Ltd. Ms. Zhao has entered into a service agreement with the Company for an initial term of three years commencing from 10 February 2015, which is renewable automatically for successive terms of one year commencing from the day immediately after the expiry of the then current term of her appointment, unless terminated in accordance with the terms of the service agreement. Ms. Zhao is subject to retirement by rotation and re-election at the annual general meeting of the Company in accordance with the Articles of Association of the company. Pursuant to the service agreement with the company, Ms. Zhao is entitled to a director's annual emolument of RMB 3,000,000 per annum, which was determined by the Board with reference to her experience, knowledge, qualification, duties and responsibilities within the company and its subsidiaries (collectively, the ``Group'') and the prevailing market conditions, and such management bonus and other benefits as may be determined by and at the sole discretion of the Board (upon recommendation of the remuneration committee of the board) from time to time.

Mr. Tian Meitan, aged 44, has been appointed as an executive director with effect from 25 August 2022. Mr. Tian joined C&D Real Estate in 2012 and served as deputy general manager of Shanghai Business Department, general manager of Suzhou Business Department, general manager and chairman of East-China Branch of C&D Real Estate. He is currently the chairman of East-China Branch of C&D Real Estate.

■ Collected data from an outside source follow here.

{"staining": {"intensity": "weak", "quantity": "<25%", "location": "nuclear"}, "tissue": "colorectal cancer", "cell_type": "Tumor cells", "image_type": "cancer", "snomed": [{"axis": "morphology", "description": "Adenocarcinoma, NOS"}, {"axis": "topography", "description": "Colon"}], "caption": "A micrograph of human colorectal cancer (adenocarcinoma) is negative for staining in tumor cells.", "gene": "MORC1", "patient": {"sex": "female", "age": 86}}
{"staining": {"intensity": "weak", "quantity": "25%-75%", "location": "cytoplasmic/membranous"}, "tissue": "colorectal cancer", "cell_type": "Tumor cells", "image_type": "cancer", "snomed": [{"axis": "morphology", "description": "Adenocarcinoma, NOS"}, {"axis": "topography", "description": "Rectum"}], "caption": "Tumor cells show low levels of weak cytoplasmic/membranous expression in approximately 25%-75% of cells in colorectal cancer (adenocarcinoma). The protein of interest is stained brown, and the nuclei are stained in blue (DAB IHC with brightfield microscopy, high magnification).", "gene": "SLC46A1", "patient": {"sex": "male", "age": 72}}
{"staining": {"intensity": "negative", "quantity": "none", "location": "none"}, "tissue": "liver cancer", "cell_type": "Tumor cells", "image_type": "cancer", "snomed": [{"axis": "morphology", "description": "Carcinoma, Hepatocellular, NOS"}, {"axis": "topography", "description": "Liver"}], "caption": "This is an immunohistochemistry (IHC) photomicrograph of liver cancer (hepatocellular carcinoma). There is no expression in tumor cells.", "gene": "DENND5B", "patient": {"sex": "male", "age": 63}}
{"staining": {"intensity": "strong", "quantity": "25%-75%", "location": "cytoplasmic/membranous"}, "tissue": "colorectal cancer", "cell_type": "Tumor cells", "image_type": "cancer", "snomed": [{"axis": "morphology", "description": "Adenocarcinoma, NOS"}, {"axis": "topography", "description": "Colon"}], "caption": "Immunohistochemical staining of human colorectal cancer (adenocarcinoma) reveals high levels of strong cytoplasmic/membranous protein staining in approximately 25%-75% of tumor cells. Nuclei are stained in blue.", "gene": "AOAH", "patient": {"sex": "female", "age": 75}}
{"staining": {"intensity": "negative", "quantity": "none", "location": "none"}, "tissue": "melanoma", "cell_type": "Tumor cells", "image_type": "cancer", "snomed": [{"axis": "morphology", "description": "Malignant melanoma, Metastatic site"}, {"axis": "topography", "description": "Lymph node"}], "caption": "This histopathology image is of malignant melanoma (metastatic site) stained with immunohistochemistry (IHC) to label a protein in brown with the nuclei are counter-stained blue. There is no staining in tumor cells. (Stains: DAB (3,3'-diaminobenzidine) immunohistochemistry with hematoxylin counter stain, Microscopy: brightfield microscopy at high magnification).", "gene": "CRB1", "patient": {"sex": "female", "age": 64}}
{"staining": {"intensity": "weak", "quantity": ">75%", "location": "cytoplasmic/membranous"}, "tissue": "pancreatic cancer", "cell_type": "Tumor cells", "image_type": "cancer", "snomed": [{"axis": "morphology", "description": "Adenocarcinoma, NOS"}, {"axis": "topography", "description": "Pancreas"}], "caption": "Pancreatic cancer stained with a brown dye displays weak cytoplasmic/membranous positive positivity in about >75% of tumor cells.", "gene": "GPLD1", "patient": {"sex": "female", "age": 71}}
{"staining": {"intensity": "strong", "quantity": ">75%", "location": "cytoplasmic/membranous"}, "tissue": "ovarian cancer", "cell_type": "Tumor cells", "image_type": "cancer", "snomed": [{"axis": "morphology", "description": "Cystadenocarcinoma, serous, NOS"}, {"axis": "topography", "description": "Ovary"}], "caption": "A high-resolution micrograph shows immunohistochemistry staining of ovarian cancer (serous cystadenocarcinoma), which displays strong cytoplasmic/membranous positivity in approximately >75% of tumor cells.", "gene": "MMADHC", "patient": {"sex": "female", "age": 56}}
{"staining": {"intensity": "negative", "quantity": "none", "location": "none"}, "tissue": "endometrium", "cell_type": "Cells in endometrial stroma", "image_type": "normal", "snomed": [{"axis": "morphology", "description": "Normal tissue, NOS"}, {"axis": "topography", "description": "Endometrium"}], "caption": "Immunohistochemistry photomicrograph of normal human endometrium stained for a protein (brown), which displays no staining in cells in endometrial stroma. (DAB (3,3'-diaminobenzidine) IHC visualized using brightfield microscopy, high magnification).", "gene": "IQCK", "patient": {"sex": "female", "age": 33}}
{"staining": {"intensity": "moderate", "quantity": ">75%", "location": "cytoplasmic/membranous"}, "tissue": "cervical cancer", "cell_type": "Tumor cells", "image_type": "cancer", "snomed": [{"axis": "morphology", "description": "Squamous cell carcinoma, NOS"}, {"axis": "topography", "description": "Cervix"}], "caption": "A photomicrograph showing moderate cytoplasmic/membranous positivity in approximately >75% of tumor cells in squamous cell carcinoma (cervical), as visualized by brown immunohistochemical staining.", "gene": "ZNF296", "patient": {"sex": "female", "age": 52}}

Mr. Tian graduated from Wuhan University with a bachelor's degree in Economics and China Europe International Business School with an EMBA degree, and is an intermediate economist. Mr. Tian entered into a service agreement with the Company, pursuant to which his appointment will take effect on 25 August 2022 for a term of three years (the term will be automatically renewed for another one year from the next day upon expiry of each term), and is subject to retirement and re-election at the forthcoming annual general meeting of the company. Mr. Tian is entitled to a director's annual emolument of RMB 3,000,000, which was determined by the Board with reference to his experience, knowledge, qualification, duties and responsibilities within the Group and the prevailing market conditions, and such management bonus and other benefits as may be determined by and at the sole discretion of the Board (upon recommendation of the remuneration committee of the Board) from time to time.